Glenn Greenwald has, rightly, explained how the events of the Collateral Murder video arise from what is standard operating procedure. Naturally, some take offense. For example:
I understand the nature of news, and it will never change, but “Soldier Does Right Thing, Follows Orders And Respects Lives Of Others” will never be a headline. When things like this and Abu Ghraib pop up the reason they are news is because they are deviations from the norm, not as Greenwald and others claim […] the standard posture of the military.
The entire reason there is an outcry when a member of the U.S. military engages in some form of atrocity or deviant behavior is because it is such an aberration from the norm. If, as Greenwald contends, our soldiers were just a bunch of animals killing civilians for sport, there would be no desire for coverups, because it would just be what we do. But that isn’t what we do.
James Joyner? One of the QandO guys? Nope, that was Oliver Willis, “liberal”.
This is an all too common logic problem when it comes to such stories. Someone points out that the “rules” as applied encourage such conduct, as a structural criticism, and it’s misinterpreted as a blanket denunciation of the people who submit to those rules, usually followed by “if we’re such scumbags then why do we hide it, huh?”.
Though the chatter in the video shows the particular people involved as sickly entertained by death, I don’t claim to know the motivation of everyone who joins the military. A percentage no doubt shares their sickness, but that element exists in EVERY field involving force, acknowledging them is just proof you don’t live in Candyland. Others may have just fallen for the selflessness-equals-government-service scam, or saw it as one of a shrinking amount of opportunities.

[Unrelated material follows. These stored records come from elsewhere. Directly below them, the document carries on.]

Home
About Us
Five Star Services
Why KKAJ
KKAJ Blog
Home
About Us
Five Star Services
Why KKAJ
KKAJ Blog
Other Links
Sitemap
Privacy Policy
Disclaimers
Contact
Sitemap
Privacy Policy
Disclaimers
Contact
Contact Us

This is beside the point though: as Glenn explained, the Pentagon — the entity that determines How We Fight — saw nothing wrong with what happened.
This is an institutional problem. As for why these things get covered up, there’s a little matter called “public relations”. See, the more that the general public sees the worst parts of war, the less likely they are to support it, regardless of initial argument for it (this is why even questioning staying in Afghanistan has gone relatively mainstream). If the political elite of the U.S. could have their wars out in the open, with no one so much as flinching at the violence in general or the obvious atrocities in particular — in other words, total abandonment of the concept of American “Exceptionalism” — then they would. They don’t because they can’t.